Data:
Content starts

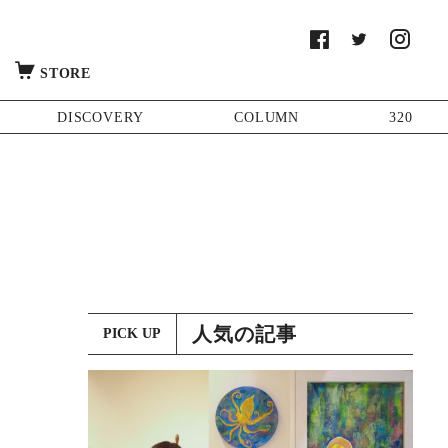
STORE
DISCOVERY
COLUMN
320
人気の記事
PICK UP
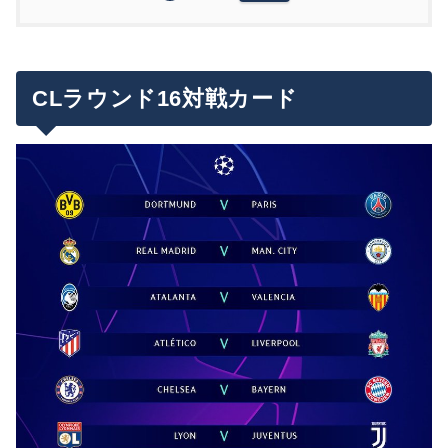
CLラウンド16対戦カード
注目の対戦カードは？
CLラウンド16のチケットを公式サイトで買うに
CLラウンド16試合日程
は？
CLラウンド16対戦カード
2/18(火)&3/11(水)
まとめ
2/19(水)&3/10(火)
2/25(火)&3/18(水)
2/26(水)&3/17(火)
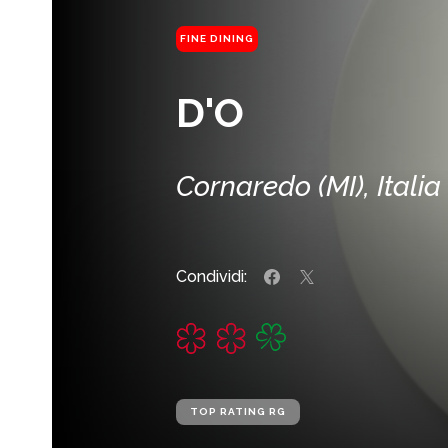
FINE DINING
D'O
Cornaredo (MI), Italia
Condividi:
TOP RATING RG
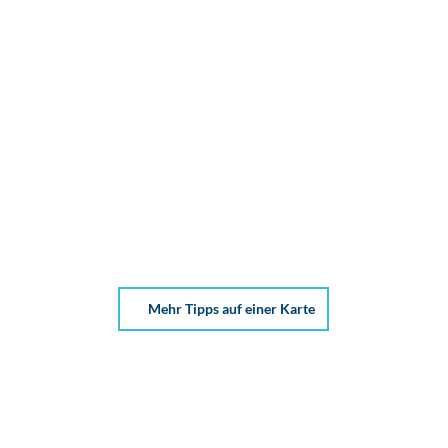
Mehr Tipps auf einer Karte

Content ends

Action item: Write out all the entries word for word, but drop the pictures.

Solution for this problem:
STORE
DISCOVERY
COLUMN
320
人気の記事
PICK UP
CLラウンド16対戦カード
注目の対戦カードは？
CLラウンド16のチケットを公式サイトで買うに
CLラウンド16試合日程
は？
CLラウンド16対戦カード
2/18(火)&3/11(水)
まとめ
2/19(水)&3/10(火)
2/25(火)&3/18(水)
2/26(水)&3/17(火)
FINE DINING
D'O
Cornaredo (MI), Italia
Condividi:
TOP RATING RG
Mehr Tipps auf einer Karte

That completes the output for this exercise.